Is there anything which would cause the UK housing market to enter a sustained slump? A meteorite strike wiping out half of all life on Earth, perhaps? I wouldn’t bet on it – more likely the surviving estate agents would be reporting a surge in demand, with views of the crater attracting a hefty premium.
I raise the question because we have just suffered a record fall in employment, with 220,000 jobs lost in the second quarter and almost certainly several million more to come as the furlough scheme in phased out. We are in the deepest recession ever measured. And how did the Halifax House Price Index (HPI) react? By going up 1.6 percent in July. The HPI is down over the past quarter, but only by 0.2 percent. Annually, the HPI has grown by 3.8 percent.
True, like all house price indices, the HPI needs a health warning. It is based on mortgage approvals by the Halifax, and so is made up of limited data. When launched in the 1980s, the HPI was never intended to be read month-on-month, only quarter-on-quarter – and there was a greater volume of sales then than there is now.
Even so, there is nothing in the HPI release which conflicts with anecdotal reports from estate agents – and what you can pick up by scanning the property sales website Rightmove. Houses are selling – in spite of what you might think would be the worst market conditions since the banking collapse, if not ever.
Even in the last recession, when prices did initially fall steeply, they began to rebound strongly in some areas in March 2009. Why? Ask yourself: why did the mood in the housing market change sharply last month when prior to that it was wobbling?

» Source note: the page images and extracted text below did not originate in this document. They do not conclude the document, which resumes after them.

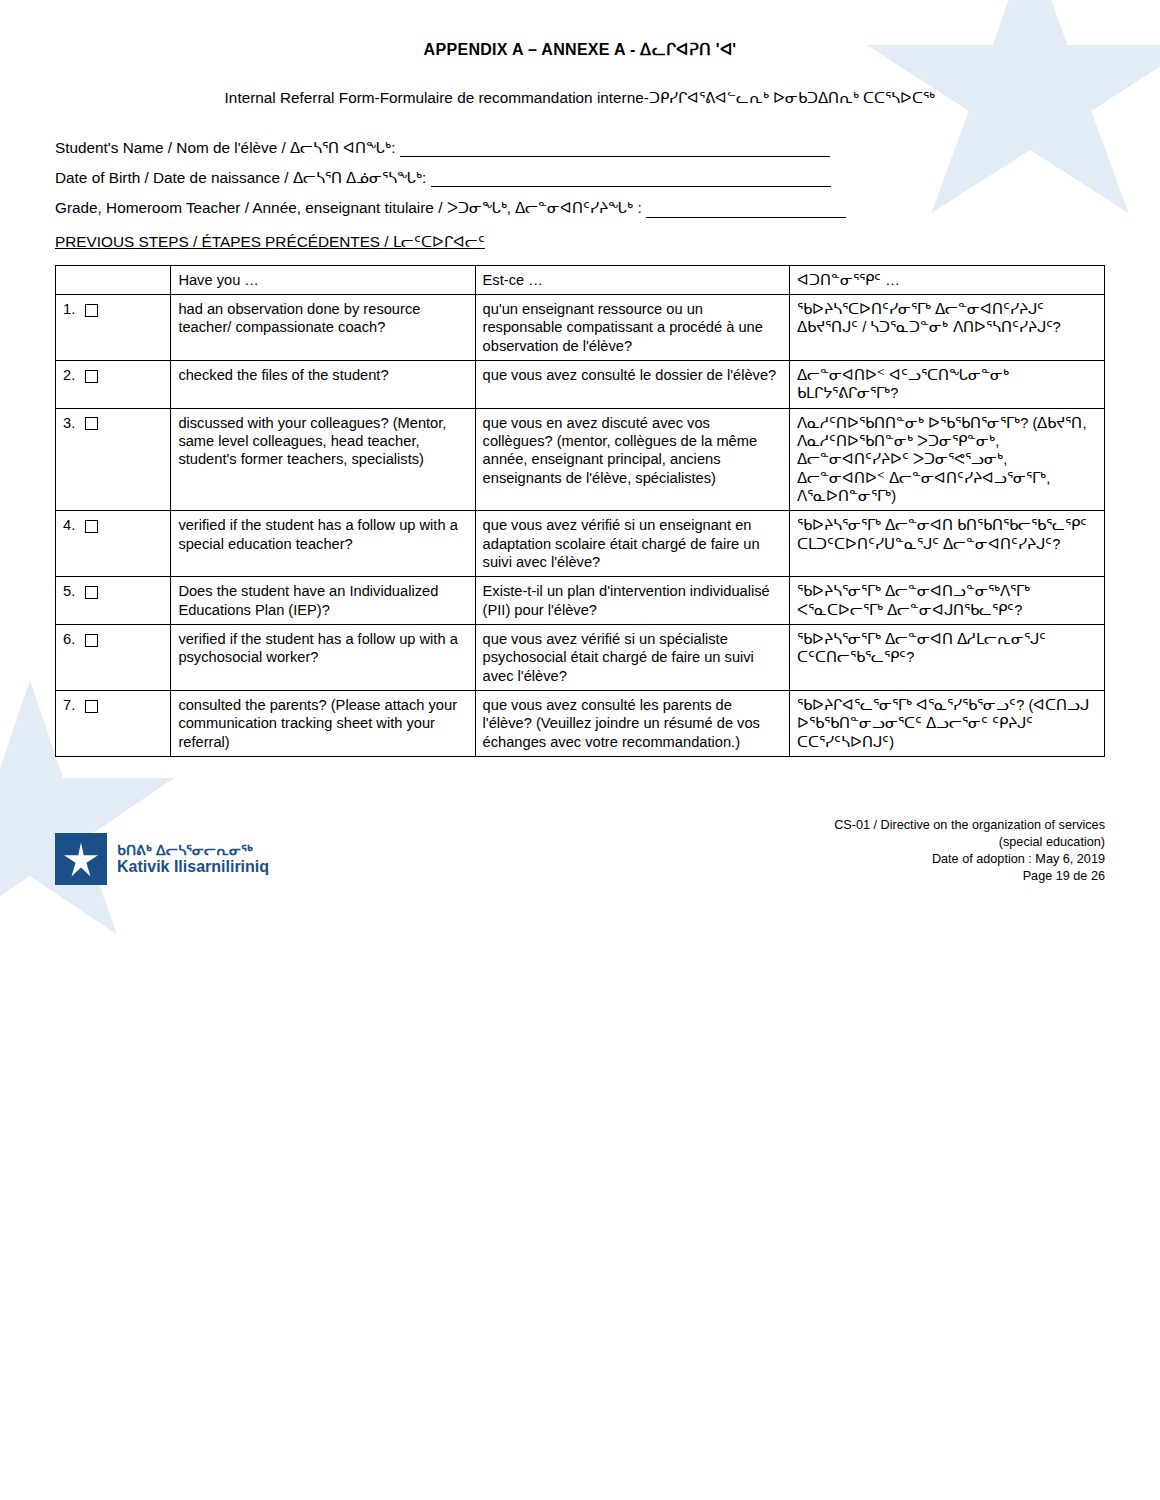APPENDIX A – ANNEXE A - ᐃᓚᒋᐊᕈᑎ 'ᐊ'
Internal Referral Form-Formulaire de recommandation interne-ᑐᑭᓯᒋᐊᕐᕕᐊᓪᓚᕆᒃ ᐅᓂᑲᑐᐃᑎᕆᒃ ᑕᑕᕐᓴᐅᑕᕐᒃ
Student's Name / Nom de l'élève / ᐃᓕᓴᕐᑎ ᐊᑎᖓᒃ:
Date of Birth / Date de naissance / ᐃᓕᓴᕐᑎ ᐃᓅᓂᕐᓴᖓᒃ:
Grade, Homeroom Teacher / Année, enseignant titulaire / ᐳᑐᓂᖓᒃ, ᐃᓕᓐᓂᐊᑎᑦᓯᔨᖓᒃ :
PREVIOUS STEPS / ÉTAPES PRÉCÉDENTES / ᒪᓕᑦᑕᐅᒋᐊᓕᑦ
| | Have you … | Est-ce … | ᐊᑐᑎᓐᓂᕐᕐᑭᑦ … |
| --- | --- | --- | --- |
| 1. | had an observation done by resource teacher/ compassionate coach? | qu'un enseignant ressource ou un responsable compatissant a procédé à une observation de l'élève? | ᕐᑲᐅᔨᓴᕐᑕᐅᑎᑦᓯᓂᕐᒥᒃ ᐃᓕᓐᓂᐊᑎᑦᓯᔨᒍᑦ ᐃᑲᔪᕐᑎᒍᑦ / ᓴᑐᕐᓇᑐᓐᓂᒃ ᐱᑎᐅᕐᓴᑎᑦᓯᔨᒍᑦ? |
| 2. | checked the files of the student? | que vous avez consulté le dossier de l'élève? | ᐃᓕᓐᓂᐊᑎᐅᑉ ᐊᑦᓗᕐᑕᑎᖓᓂᓐᓂᒃ ᑲᒪᒋᔭᕐᕕᒋᓂᕐᒥᒃ? |
| 3. | discussed with your colleagues? (Mentor, same level colleagues, head teacher, student's former teachers, specialists) | que vous en avez discuté avec vos collègues? (mentor, collègues de la même année, enseignant principal, anciens enseignants de l'élève, spécialistes) | ᐱᓇᓱᑦᑎᐅᕐᑲᑎᑎᓐᓂᒃ ᐅᕐᑲᕐᑲᑎᕐᓂᕐᒥᒃ? (ᐃᑲᔪᕐᑎ, ᐱᓇᓱᑦᑎᐅᕐᑲᑎᓐᓂᒃ ᐳᑐᓂᕐᑭᓐᓂᒃ, ᐃᓕᓐᓂᐊᑎᑦᓯᔨᐅᑦ ᐳᑐᓂᕐᕙᕐᓗᓂᒃ, ᐃᓕᓐᓂᐊᑎᐅᑉ ᐃᓕᓐᓂᐊᑎᑦᓯᔨᐊᓗᕐᓂᕐᒥᒃ, ᐱᕐᓇᐅᑎᓐᓂᕐᒥᒃ) |
| 4. | verified if the student has a follow up with a special education teacher? | que vous avez vérifié si un enseignant en adaptation scolaire était chargé de faire un suivi avec l'élève? | ᕐᑲᐅᔨᓴᕐᓂᕐᒥᒃ ᐃᓕᓐᓂᐊᑎ ᑲᑎᕐᑲᑎᕐᑲᓕᕐᑲᕐᓚᕐᑭᑦ ᑕᒪᑐᑦᑕᐅᑎᑦᓯᑌᓐᓇᕐᒍᑦ ᐃᓕᓐᓂᐊᑎᑦᓯᔨᒍᑦ? |
| 5. | Does the student have an Individualized Educations Plan (IEP)? | Existe-t-il un plan d'intervention individualisé (PII) pour l'élève? | ᕐᑲᐅᔨᓴᕐᓂᕐᒥᒃ ᐃᓕᓐᓂᐊᑎᓗᓐᓂᕐᒃᐱᕐᒥᒃ ᐸᕐᓇᑕᐅᓕᕐᒥᒃ ᐃᓕᓐᓂᐊᒍᑎᕐᑲᓚᕐᑭᑦ? |
| 6. | verified if the student has a follow up with a psychosocial worker? | que vous avez vérifié si un spécialiste psychosocial était chargé de faire un suivi avec l'élève? | ᕐᑲᐅᔨᓴᕐᓂᕐᒥᒃ ᐃᓕᓐᓂᐊᑎ ᐃᓱᒪᓕᕆᓂᕐᒍᑦ ᑕᑦᑕᑎᓕᕐᑲᕐᓚᕐᑭᑦ? |
| 7. | consulted the parents? (Please attach your communication tracking sheet with your referral) | que vous avez consulté les parents de l'élève? (Veuillez joindre un résumé de vos échanges avec votre recommandation.) | ᕐᑲᐅᔨᒋᐊᕐᓚᕐᓂᕐᒥᒃ ᐊᕐᓇᕐᓯᕐᑲᕐᓂᓗᑦ? (ᐊᑕᑎᓗᒍ ᐅᕐᑲᕐᑲᑎᓐᓂᓗᓂᕐᑕᑦ ᐃᓗᓕᕐᓂᑦ ᑦᑭᔨᒍᑦ ᑕᑕᕐᓯᑦᓴᐅᑎᒍᑦ) |
ᑲᑎᕕᒃ ᐃᓕᓴᕐᓂᓕᕆᓂᕐᒃ
Kativik Ilisarniliriniq
CS-01 / Directive on the organization of services
(special education)
Date of adoption : May 6, 2019
Page 19 de 26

One of the headlines in Rishi Sunak’s emergency budget was temporarily to cut stamp duty to zero on homes costing up to £500,000 until next March. Personally, I am in favour of stamp duty cuts – I think it should be reduced to one or two percent, with revenue raised instead through additional bands of council tax on high-value property and from an increase in capital gains tax on property sales.
But what Sunak did was to create a deadline, thus stoking short-term demand. It is rather like Nigel Lawson’s decision in 1988 to abolish tax relief on endowment mortgages but, crucially, to leave a window of opportunity before the new measures came into effect. The result was to stoke an already bubbling housing market.
Sunak didn’t have to apply the stamp duty cut to investment properties, but he did. Investors will still have to pay the three percent stamp duty rate for additional properties, but they received a very strong message, as they have done on numerous occasions in the recent past: the government is simply not going to allow the housing market to tank.
It can’t afford to, not with all that private mortgage debt and exposure of banks. The Chancellor of the day will always bail out the housing market in order to prevent negative equity, where home loans are worth more than the homes on which they are secured. Negative equity, as we found out in 2008, is a bomb planted beneath the global financial system.
It is the property equivalent of the “Greenspan Put”: the effective guarantee of the former Fed Chairman Alan Greenspan, that if the stock market dropped beyond a certain point the Fed would do whatever it could to put a floor beneath the slump. Investors have now become so confident that the government will always bail out the property market – through wheezes such as help-to-buy, underwriting of mortgages, subsidies and tax cuts – that they treat housing as a one way bet.
On the face of it, the housing market still looks highly vulnerable, especially when the stamp duty holiday ends next year. But don’t be at all surprised if Sunak has more cards up his sleeve to bail out buyers – or, indeed, to supercharge their capital gains.